— Exercise objective —
Only one stretch of lines is wanted: the line with "left knee: (671, 570)" through the final line of the material. Restate it word for word, minus pictures.
▼
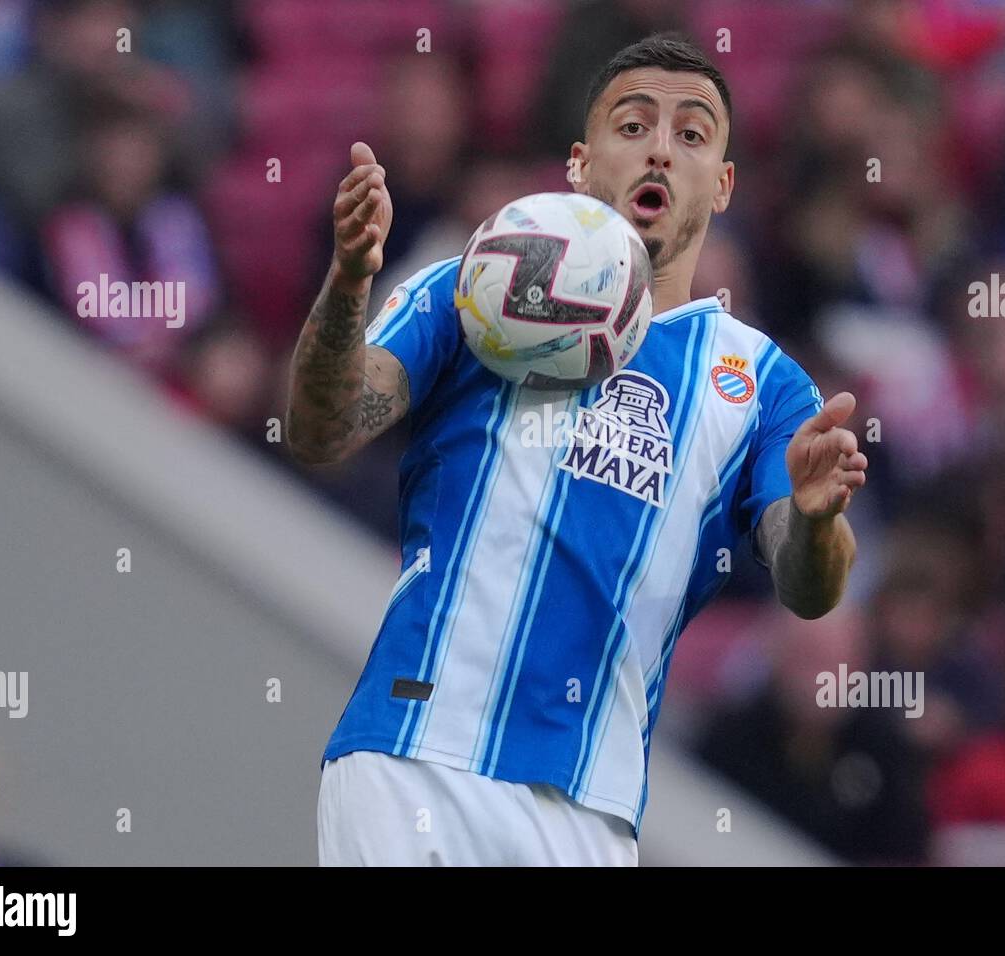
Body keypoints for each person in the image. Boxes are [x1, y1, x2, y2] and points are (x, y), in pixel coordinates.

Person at [290, 33, 869, 866]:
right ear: (578, 163)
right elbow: (321, 428)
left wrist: (816, 522)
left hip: (585, 809)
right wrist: (349, 283)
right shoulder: (476, 287)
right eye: (633, 126)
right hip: (411, 755)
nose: (661, 149)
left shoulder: (762, 383)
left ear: (726, 184)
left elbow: (811, 588)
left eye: (693, 135)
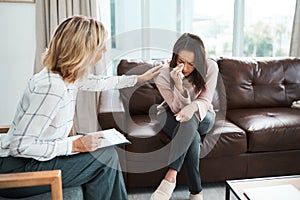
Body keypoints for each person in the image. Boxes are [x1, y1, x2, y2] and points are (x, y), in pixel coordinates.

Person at [0, 15, 161, 200]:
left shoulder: (68, 77)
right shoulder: (52, 88)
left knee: (105, 154)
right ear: (84, 50)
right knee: (106, 158)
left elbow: (99, 82)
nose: (105, 50)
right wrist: (74, 144)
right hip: (20, 168)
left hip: (36, 160)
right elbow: (19, 146)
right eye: (101, 46)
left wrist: (139, 79)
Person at [151, 33, 219, 200]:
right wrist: (179, 86)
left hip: (203, 114)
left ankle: (170, 176)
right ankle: (196, 192)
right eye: (182, 62)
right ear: (175, 58)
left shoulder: (211, 67)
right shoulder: (163, 74)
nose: (186, 68)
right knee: (192, 134)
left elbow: (205, 100)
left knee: (191, 121)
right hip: (171, 114)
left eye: (191, 63)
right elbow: (175, 108)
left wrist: (193, 107)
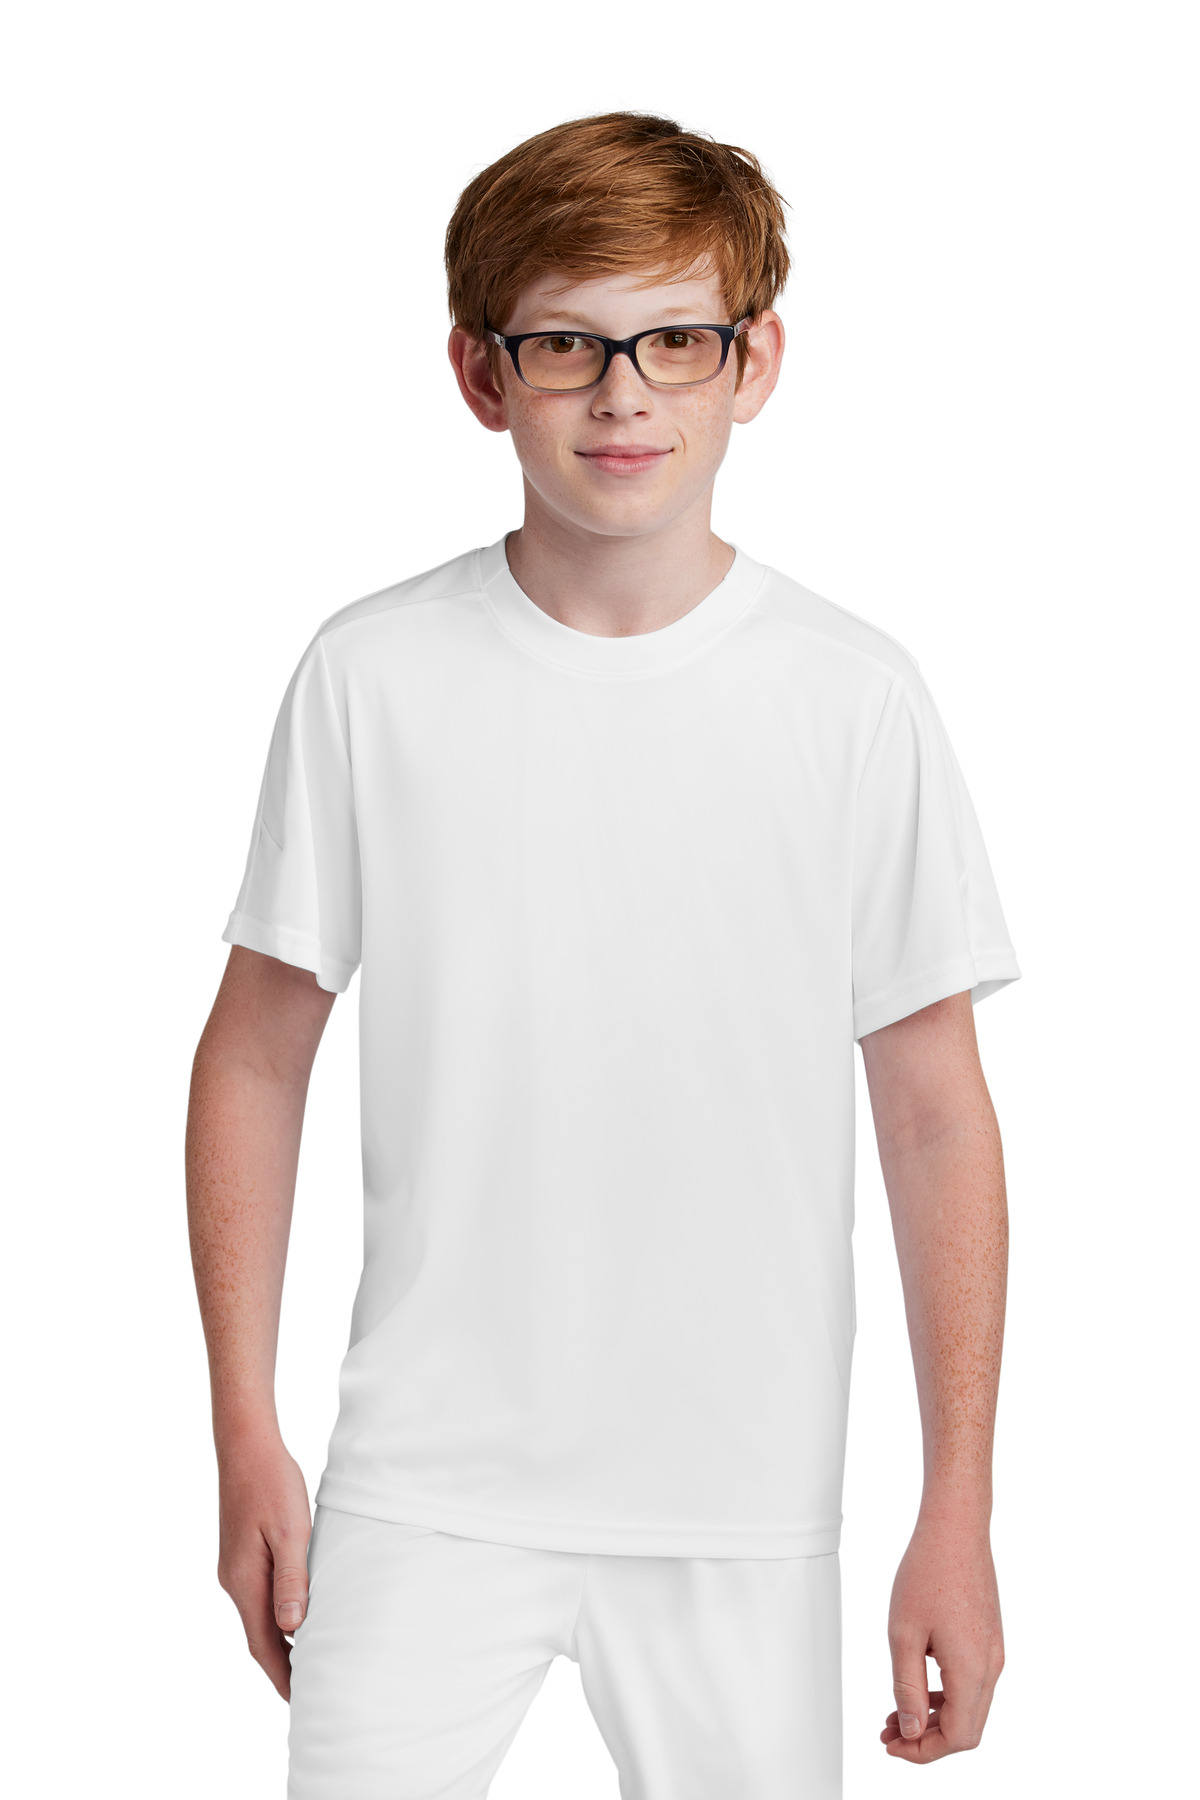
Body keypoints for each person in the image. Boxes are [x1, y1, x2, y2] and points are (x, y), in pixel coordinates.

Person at [186, 111, 1020, 1799]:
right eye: (567, 344)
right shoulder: (374, 674)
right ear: (481, 374)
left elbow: (936, 1113)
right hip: (423, 1485)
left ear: (753, 360)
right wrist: (245, 1433)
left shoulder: (852, 699)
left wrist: (958, 1510)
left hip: (739, 1499)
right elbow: (255, 1056)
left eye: (674, 340)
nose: (624, 395)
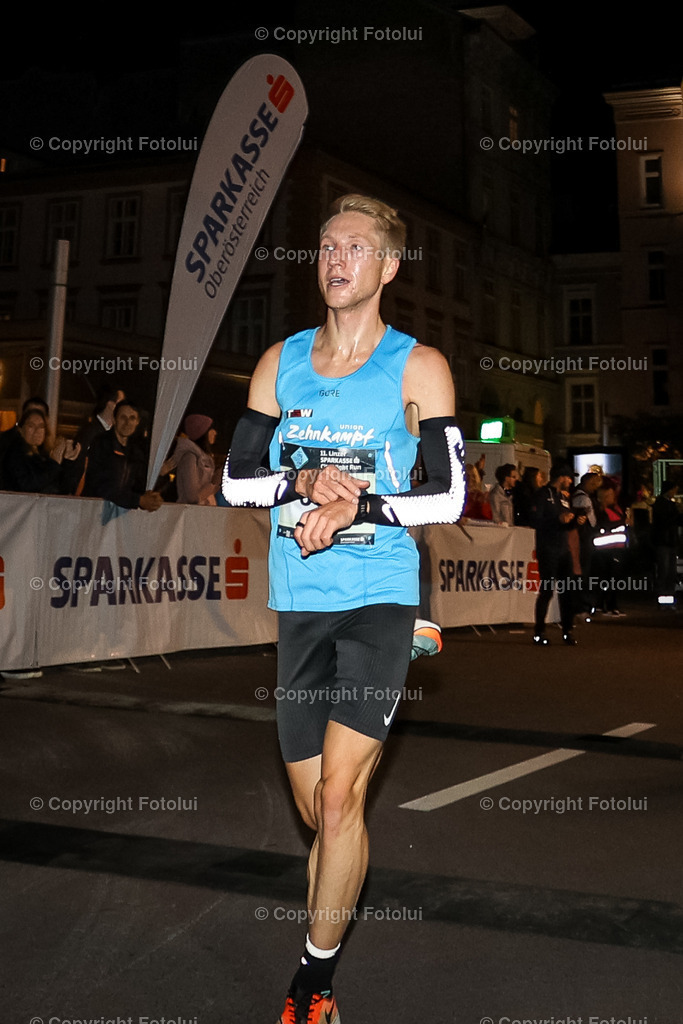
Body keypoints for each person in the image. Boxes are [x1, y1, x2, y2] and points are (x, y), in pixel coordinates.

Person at [222, 193, 466, 1024]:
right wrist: (297, 482)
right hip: (300, 606)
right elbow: (233, 480)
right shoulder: (278, 361)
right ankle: (323, 942)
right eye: (327, 247)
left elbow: (450, 495)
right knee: (316, 813)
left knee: (338, 801)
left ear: (389, 267)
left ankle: (311, 989)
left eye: (355, 249)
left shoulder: (416, 365)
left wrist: (362, 505)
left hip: (379, 600)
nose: (335, 260)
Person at [533, 461, 586, 645]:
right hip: (548, 549)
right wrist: (558, 519)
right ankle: (539, 631)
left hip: (564, 550)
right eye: (569, 477)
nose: (571, 481)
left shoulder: (564, 497)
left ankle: (567, 631)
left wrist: (575, 521)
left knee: (567, 591)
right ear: (561, 477)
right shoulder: (542, 494)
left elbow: (564, 524)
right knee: (547, 591)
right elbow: (537, 520)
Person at [83, 400, 163, 512]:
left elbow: (138, 484)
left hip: (120, 515)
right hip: (94, 512)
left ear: (138, 422)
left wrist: (158, 480)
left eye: (132, 418)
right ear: (114, 420)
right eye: (123, 417)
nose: (127, 422)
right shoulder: (101, 444)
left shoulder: (137, 451)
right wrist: (138, 500)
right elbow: (102, 486)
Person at [2, 408, 81, 494]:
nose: (37, 431)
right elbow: (27, 486)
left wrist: (68, 461)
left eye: (41, 426)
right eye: (31, 426)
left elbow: (63, 489)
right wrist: (53, 463)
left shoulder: (43, 455)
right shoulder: (14, 453)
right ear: (21, 429)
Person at [66, 386, 126, 494]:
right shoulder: (90, 433)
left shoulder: (114, 434)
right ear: (110, 404)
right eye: (121, 403)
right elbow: (80, 467)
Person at [161, 414, 219, 505]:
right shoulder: (190, 458)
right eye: (211, 429)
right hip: (192, 515)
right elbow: (192, 498)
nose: (215, 432)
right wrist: (212, 484)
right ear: (203, 433)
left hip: (199, 514)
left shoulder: (202, 459)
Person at [593, 482, 628, 615]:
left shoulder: (616, 508)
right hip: (606, 549)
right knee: (607, 579)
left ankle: (608, 605)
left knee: (614, 579)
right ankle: (606, 605)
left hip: (617, 548)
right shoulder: (602, 511)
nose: (613, 497)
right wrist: (622, 522)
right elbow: (604, 526)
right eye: (609, 495)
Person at [571, 471, 603, 616]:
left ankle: (585, 604)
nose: (596, 486)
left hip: (586, 539)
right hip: (583, 540)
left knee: (586, 572)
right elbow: (582, 521)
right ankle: (581, 605)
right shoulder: (582, 498)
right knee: (583, 572)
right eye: (594, 483)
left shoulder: (586, 497)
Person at [651, 479, 682, 605]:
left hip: (670, 540)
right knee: (664, 569)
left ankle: (668, 595)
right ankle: (662, 594)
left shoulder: (670, 503)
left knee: (671, 570)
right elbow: (666, 521)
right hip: (664, 540)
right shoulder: (661, 504)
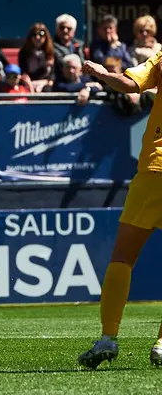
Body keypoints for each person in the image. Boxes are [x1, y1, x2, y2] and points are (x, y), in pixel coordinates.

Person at [78, 52, 162, 368]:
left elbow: (129, 85)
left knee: (122, 258)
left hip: (154, 170)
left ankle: (108, 337)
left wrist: (102, 73)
▲
— Written response —
left knee: (671, 570)
right elbow: (666, 521)
right hip: (664, 540)
right shoulder: (661, 504)
Body keypoints for each person in the image. Boxes are [x1, y1, x2, y2] and points are (x, y), in pixel coordinates.

Person at [78, 52, 162, 368]:
left elbow: (129, 85)
left knee: (122, 258)
left hip: (154, 170)
left ankle: (108, 337)
left wrist: (102, 73)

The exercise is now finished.